● Your objective
Reproduce each of the following rows verbatim, leaving out the pictures.

--

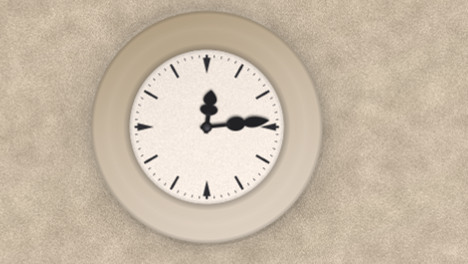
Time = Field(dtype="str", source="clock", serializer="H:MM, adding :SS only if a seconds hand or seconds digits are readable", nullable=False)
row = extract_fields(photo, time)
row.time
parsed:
12:14
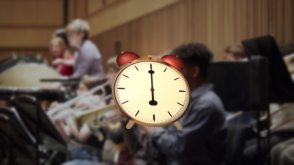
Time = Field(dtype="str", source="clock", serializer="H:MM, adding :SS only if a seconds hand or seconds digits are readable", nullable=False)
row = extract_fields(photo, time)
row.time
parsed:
6:00
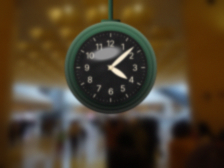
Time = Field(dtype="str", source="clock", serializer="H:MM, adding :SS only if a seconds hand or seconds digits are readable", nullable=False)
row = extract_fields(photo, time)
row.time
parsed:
4:08
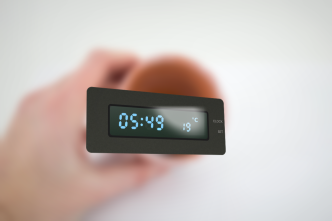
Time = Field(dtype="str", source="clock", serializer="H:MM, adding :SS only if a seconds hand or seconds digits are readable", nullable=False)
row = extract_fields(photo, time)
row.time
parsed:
5:49
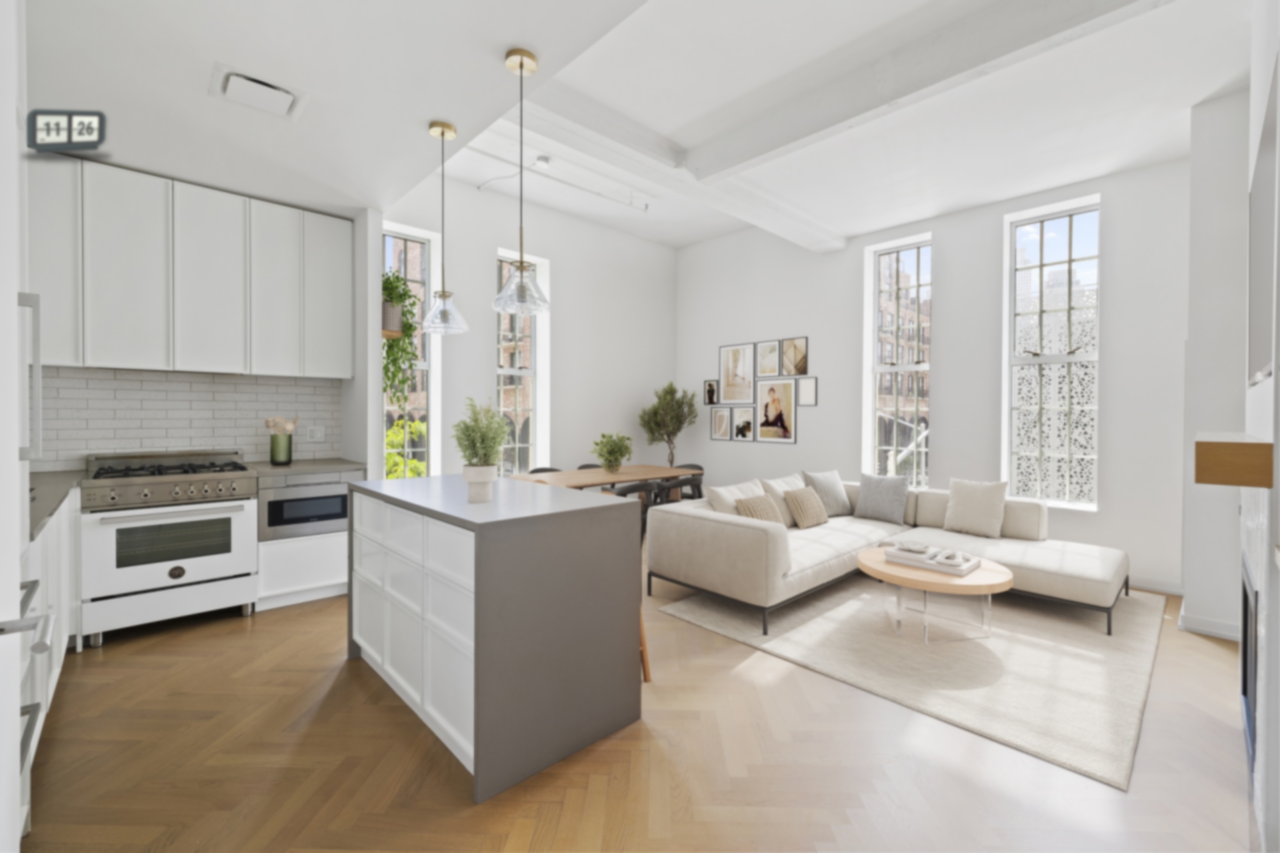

--

● Solution to this problem
Time = Field(dtype="str", source="clock", serializer="H:MM, adding :SS only if a seconds hand or seconds digits are readable", nullable=False)
row = extract_fields(photo, time)
row.time
parsed:
12:14
Time = Field(dtype="str", source="clock", serializer="H:MM, adding :SS only if a seconds hand or seconds digits are readable", nullable=False)
row = extract_fields(photo, time)
row.time
parsed:
6:00
Time = Field(dtype="str", source="clock", serializer="H:MM, adding :SS only if a seconds hand or seconds digits are readable", nullable=False)
row = extract_fields(photo, time)
row.time
parsed:
4:08
Time = Field(dtype="str", source="clock", serializer="H:MM, adding :SS only if a seconds hand or seconds digits are readable", nullable=False)
row = extract_fields(photo, time)
row.time
parsed:
5:49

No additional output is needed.